## [EXERCISE INSTRUCTIONS]
Where in the data below does the word "output" appear? Copy every line that has it.
BEGIN
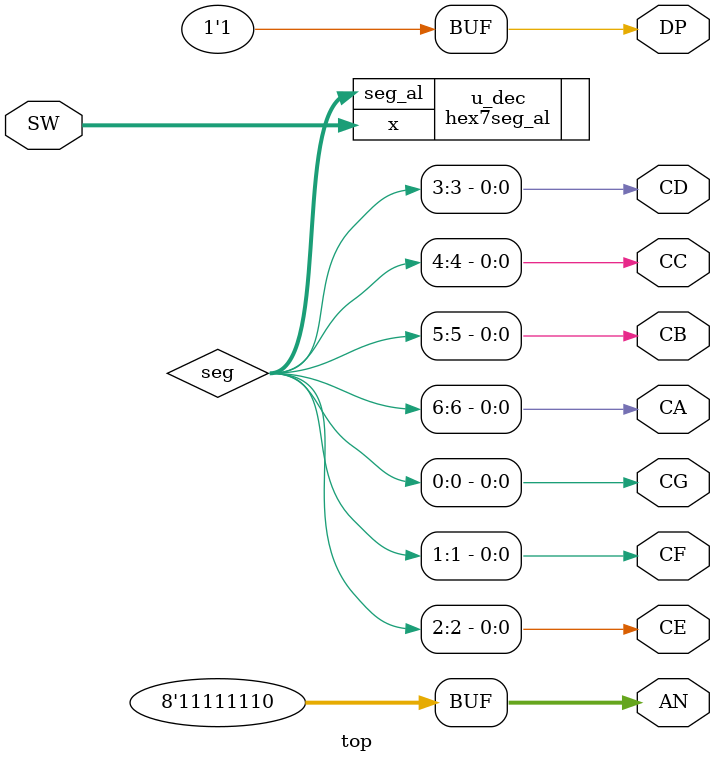
<source format=sv>
`timescale 1ns / 1ps
module top(
  input  logic [3:0] SW,          // <-- añadir
  output logic CA, CB, CC, CD, CE, CF, CG, DP,
  output logic [7:0] AN
);
  logic [6:0] seg;
  hex7seg_al u_dec(.x(SW), .seg_al(seg));

  assign {CA,CB,CC,CD,CE,CF,CG} = seg;
  assign DP = 1'b1;
  assign AN = 8'b1111_1110;
endmodule


</source>
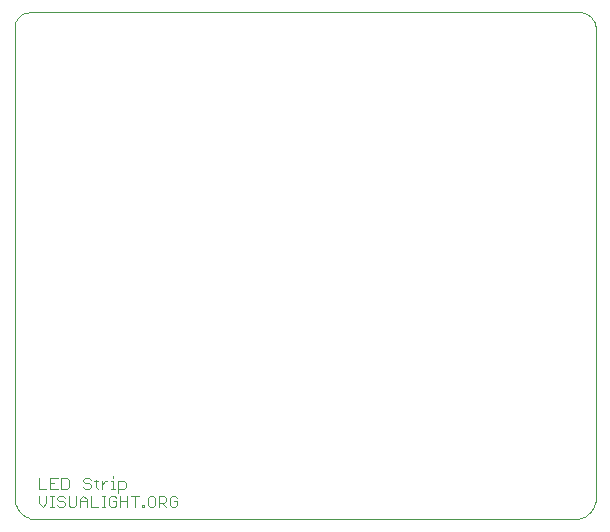
<source format=gbo>
G75*
G70*
%OFA0B0*%
%FSLAX24Y24*%
%IPPOS*%
%LPD*%
%AMOC8*
5,1,8,0,0,1.08239X$1,22.5*
%
%ADD10C,0.0000*%
%ADD11C,0.0030*%
D10*
X000963Y000480D02*
X018988Y000480D01*
X018988Y000481D02*
X019039Y000486D01*
X019089Y000495D01*
X019138Y000508D01*
X019187Y000524D01*
X019234Y000543D01*
X019279Y000566D01*
X019323Y000592D01*
X019365Y000621D01*
X019405Y000653D01*
X019442Y000687D01*
X019477Y000725D01*
X019509Y000764D01*
X019538Y000806D01*
X019564Y000850D01*
X019587Y000896D01*
X019607Y000943D01*
X019623Y000991D01*
X019635Y001040D01*
X019645Y001090D01*
X019650Y001141D01*
X019652Y001192D01*
X019650Y001243D01*
X019650Y016717D01*
X019656Y016764D01*
X019659Y016810D01*
X019658Y016857D01*
X019652Y016904D01*
X019643Y016950D01*
X019630Y016995D01*
X019614Y017039D01*
X019594Y017082D01*
X019570Y017122D01*
X019543Y017161D01*
X019513Y017197D01*
X019480Y017230D01*
X019445Y017261D01*
X019407Y017289D01*
X019367Y017313D01*
X019325Y017335D01*
X019282Y017352D01*
X019237Y017366D01*
X019191Y017376D01*
X000760Y017376D01*
X000718Y017374D01*
X000677Y017369D01*
X000636Y017360D01*
X000596Y017347D01*
X000557Y017331D01*
X000520Y017312D01*
X000485Y017289D01*
X000451Y017264D01*
X000421Y017235D01*
X000392Y017205D01*
X000367Y017171D01*
X000344Y017136D01*
X000325Y017099D01*
X000309Y017060D01*
X000296Y017020D01*
X000287Y016979D01*
X000282Y016938D01*
X000280Y016896D01*
X000280Y001263D01*
X000278Y001211D01*
X000280Y001158D01*
X000286Y001106D01*
X000295Y001054D01*
X000308Y001004D01*
X000325Y000954D01*
X000345Y000905D01*
X000369Y000859D01*
X000396Y000814D01*
X000426Y000771D01*
X000459Y000730D01*
X000495Y000692D01*
X000534Y000656D01*
X000574Y000623D01*
X000618Y000593D01*
X000663Y000567D01*
X000710Y000543D01*
X000758Y000524D01*
X000808Y000507D01*
X000859Y000494D01*
X000911Y000485D01*
X000963Y000480D01*
D11*
X001218Y000895D02*
X001342Y001018D01*
X001342Y001265D01*
X001463Y001265D02*
X001587Y001265D01*
X001525Y001265D02*
X001525Y000895D01*
X001463Y000895D02*
X001587Y000895D01*
X001709Y000957D02*
X001771Y000895D01*
X001894Y000895D01*
X001956Y000957D01*
X001956Y001018D01*
X001894Y001080D01*
X001771Y001080D01*
X001709Y001142D01*
X001709Y001204D01*
X001771Y001265D01*
X001894Y001265D01*
X001956Y001204D01*
X002077Y001265D02*
X002077Y000957D01*
X002139Y000895D01*
X002262Y000895D01*
X002324Y000957D01*
X002324Y001265D01*
X002445Y001142D02*
X002569Y001265D01*
X002692Y001142D01*
X002692Y000895D01*
X002814Y000895D02*
X003061Y000895D01*
X003182Y000895D02*
X003306Y000895D01*
X003244Y000895D02*
X003244Y001265D01*
X003182Y001265D02*
X003306Y001265D01*
X003428Y001204D02*
X003428Y000957D01*
X003489Y000895D01*
X003613Y000895D01*
X003675Y000957D01*
X003675Y001080D01*
X003551Y001080D01*
X003428Y001204D02*
X003489Y001265D01*
X003613Y001265D01*
X003675Y001204D01*
X003796Y001265D02*
X003796Y000895D01*
X003796Y001080D02*
X004043Y001080D01*
X004043Y001265D02*
X004043Y000895D01*
X004288Y000895D02*
X004288Y001265D01*
X004411Y001265D02*
X004164Y001265D01*
X003920Y001495D02*
X003735Y001495D01*
X003612Y001495D02*
X003489Y001495D01*
X003551Y001495D02*
X003551Y001742D01*
X003489Y001742D01*
X003367Y001742D02*
X003306Y001742D01*
X003182Y001618D01*
X003182Y001495D02*
X003182Y001742D01*
X003060Y001742D02*
X002937Y001742D01*
X002998Y001804D02*
X002998Y001557D01*
X003060Y001495D01*
X002815Y001557D02*
X002753Y001495D01*
X002630Y001495D01*
X002568Y001557D01*
X002630Y001680D02*
X002568Y001742D01*
X002568Y001804D01*
X002630Y001865D01*
X002753Y001865D01*
X002815Y001804D01*
X002753Y001680D02*
X002815Y001618D01*
X002815Y001557D01*
X002753Y001680D02*
X002630Y001680D01*
X002814Y001265D02*
X002814Y000895D01*
X002692Y001080D02*
X002445Y001080D01*
X002445Y001142D02*
X002445Y000895D01*
X002017Y001495D02*
X001832Y001495D01*
X001832Y001865D01*
X002017Y001865D01*
X002079Y001804D01*
X002079Y001557D01*
X002017Y001495D01*
X001710Y001495D02*
X001463Y001495D01*
X001463Y001865D01*
X001710Y001865D01*
X001587Y001680D02*
X001463Y001680D01*
X001342Y001495D02*
X001095Y001495D01*
X001095Y001865D01*
X001095Y001265D02*
X001095Y001018D01*
X001218Y000895D01*
X003551Y001865D02*
X003551Y001927D01*
X003735Y001742D02*
X003920Y001742D01*
X003981Y001680D01*
X003981Y001557D01*
X003920Y001495D01*
X003735Y001372D02*
X003735Y001742D01*
X004533Y000957D02*
X004594Y000957D01*
X004594Y000895D01*
X004533Y000895D01*
X004533Y000957D01*
X004717Y000957D02*
X004717Y001204D01*
X004778Y001265D01*
X004902Y001265D01*
X004964Y001204D01*
X004964Y000957D01*
X004902Y000895D01*
X004778Y000895D01*
X004717Y000957D01*
X005085Y001018D02*
X005270Y001018D01*
X005332Y001080D01*
X005332Y001204D01*
X005270Y001265D01*
X005085Y001265D01*
X005085Y000895D01*
X005209Y001018D02*
X005332Y000895D01*
X005453Y000957D02*
X005515Y000895D01*
X005639Y000895D01*
X005700Y000957D01*
X005700Y001080D01*
X005577Y001080D01*
X005700Y001204D02*
X005639Y001265D01*
X005515Y001265D01*
X005453Y001204D01*
X005453Y000957D01*
M02*

</source>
END
## [ANSWER SECTION]
  output logic CA, CB, CC, CD, CE, CF, CG, DP,
  output logic [7:0] AN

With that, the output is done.